Hapoel Beersheba owner Alona Barkat joins New Right

Bennett and Shaked look to soccer for the second time to get more votes.

Alona Barkat joins New Right party, February 7, 2019 (Courtesy)
For the second time in their short careers in electoral politics, New Right leaders Naftali Bennett and Ayelet Shaked looked to soccer as a way to boost their party, hoping Hapoel Beersheba owner Alona Barkat will bring their new party into the big leagues as she did with her soccer team.
Barkat, who is expected to be third on the New Right list, bought the second-tier team in 2007. In 2016, Hapoel Beersheba won its first national title in 40 years. She plans to reduce her involvement in the team and eventually stop it entirely.
A video released by the party emphasized that Barkat grew up in a religious home with parents who immigrated from Yemen, with “a love of the Land of Israel and the people of Israel.” Barkat married Eli Barkat, brother of former Jerusalem mayor Nir Barkat, who made it into the Likud’s top ten in the party’s primary this week. The Barkat brothers made a fortune as early investors in the IT company Check Point.
Barkat said in a Tel Aviv press conference that she was surprised by the offer and that joining politics was a difficult decision, but she “saw the opportunity to make a social change [with the New Right], to take the change we made in Beersheba and bring it to all of Israel.”
“Israel needs social change. We all feel this. We cannot leave any children behind,” she said. “We must make sure that every child in Israel will know that any dream is possible, that any achievement is accessible if they want it, believe it and work hard. We, as a system, have to create the conditions for success and remove obstacles.”
As for the New Right’s other positions, she expressed support for Shaked’s battle against judicial activism as justice minister and said she “believes in our eternal right to the Land of Israel and our responsibility to work [the land] and protect it.”
Bennett called Barkat a “winner” and said he hopes she will “take the revolution she brought to Beersheba and bring it to all of Israel... Alona Barkat proved to all of Israel in the past 12 years that whoever is willing to make an effort can succeed anywhere, under any conditions. Alona Barkat taught us that with persistence and patience, a team can be brought from the depths of the second league to be Israel’s champion.”
Shaked said Barkat is a “social warrior” who wants to help the children of the periphery.
Bennett and Shaked first turned to soccer for a political boost before the 2015 election, when Bennett led Bayit Yehudi, recruiting legendary Jerusalem soccer player Eli Ohana to the party. Bayit Yehudi activists were outraged by his addition. Their reactions reached the media, as did a conversation in which Shaked told activists that Ohana was “actually intelligent,” which some interpreted as a condescending comment about Ohana’s Sephardi background, even though Shaked is half-Sephardi. Ohana quit the party’s list three days later, and it soon came to light that Bennett had asked him to do so.
Barkat is the fifth woman out of seven candidates to be announced on the New Right list.
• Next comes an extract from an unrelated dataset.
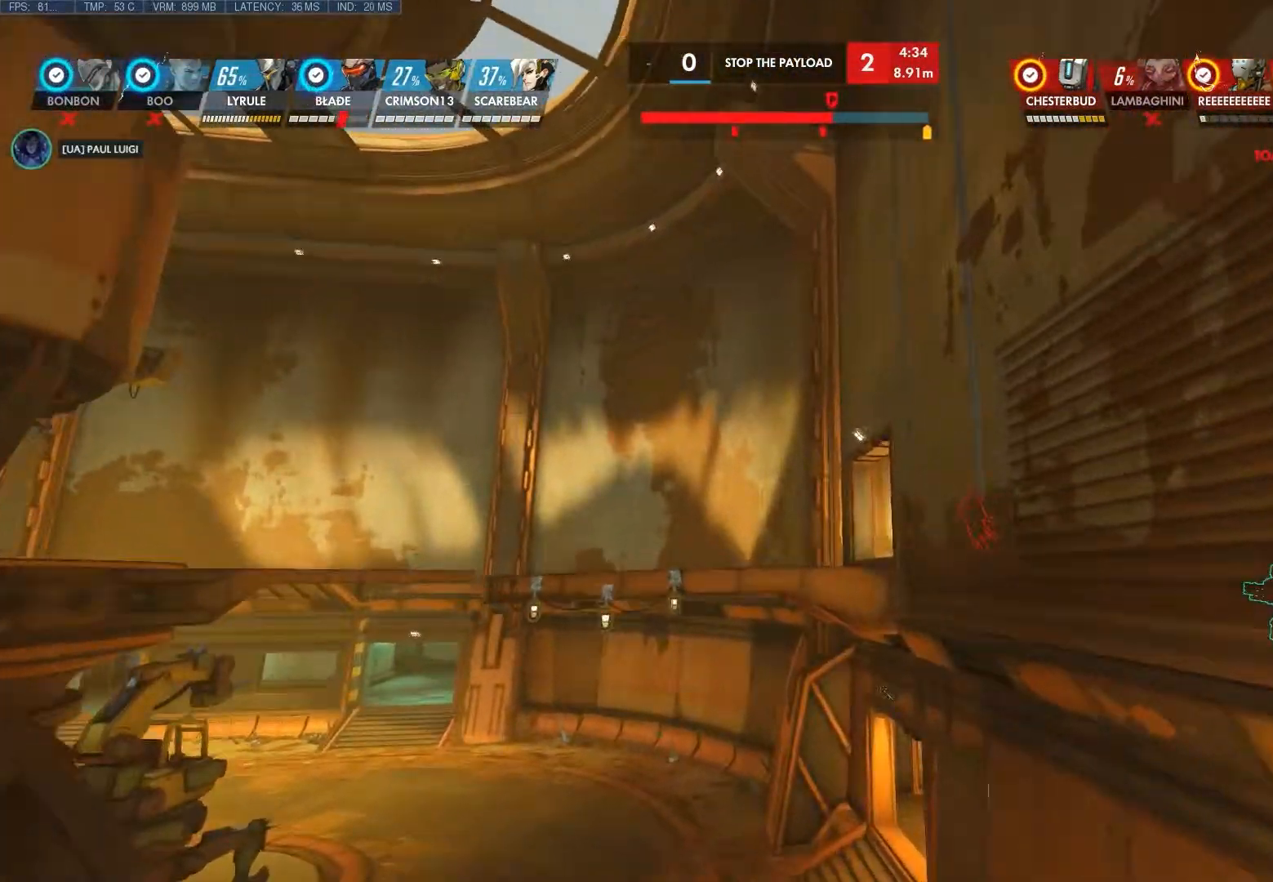
{"keys": ["shift", "w"], "mouse": [], "events": []}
The others are Shaked, MK Shuli Moalem-Refaeli, formerly of Bayit Yehudi, former Jerusalem Post columnist Caroline Glick and disability rights activist Shirley Pinto, the first deaf person to run for a seat in the Knesset.
Nir Barkat congratulated the new candidate, writing on Twitter: “I love you my dear sister-in-law and wish you luck on your entrance to public service. After you acted and succeeded in Beersheba and other places, I am certain you will act and succeed for all the people of Israel. I am convinced we will know to work together as usual, after the elections.”
Also Thursday, the committee that appointed Bayit Yehudi’s new leader, former IDF chief Rabbi Rafi Peretz, convened to find a woman to appoint to the party’s list. Women came in sixth and ninth place in the Bayit Yehudi central committee’s vote, and the 13-member special committee is expected to choose a woman to put in third place.
Yisrael Beytenu announced a new party member, former Diamond Exchange CEO Eli Avidar. Before moving to business, he was a diplomat in the Foreign Ministry, representing Israel in Qatar.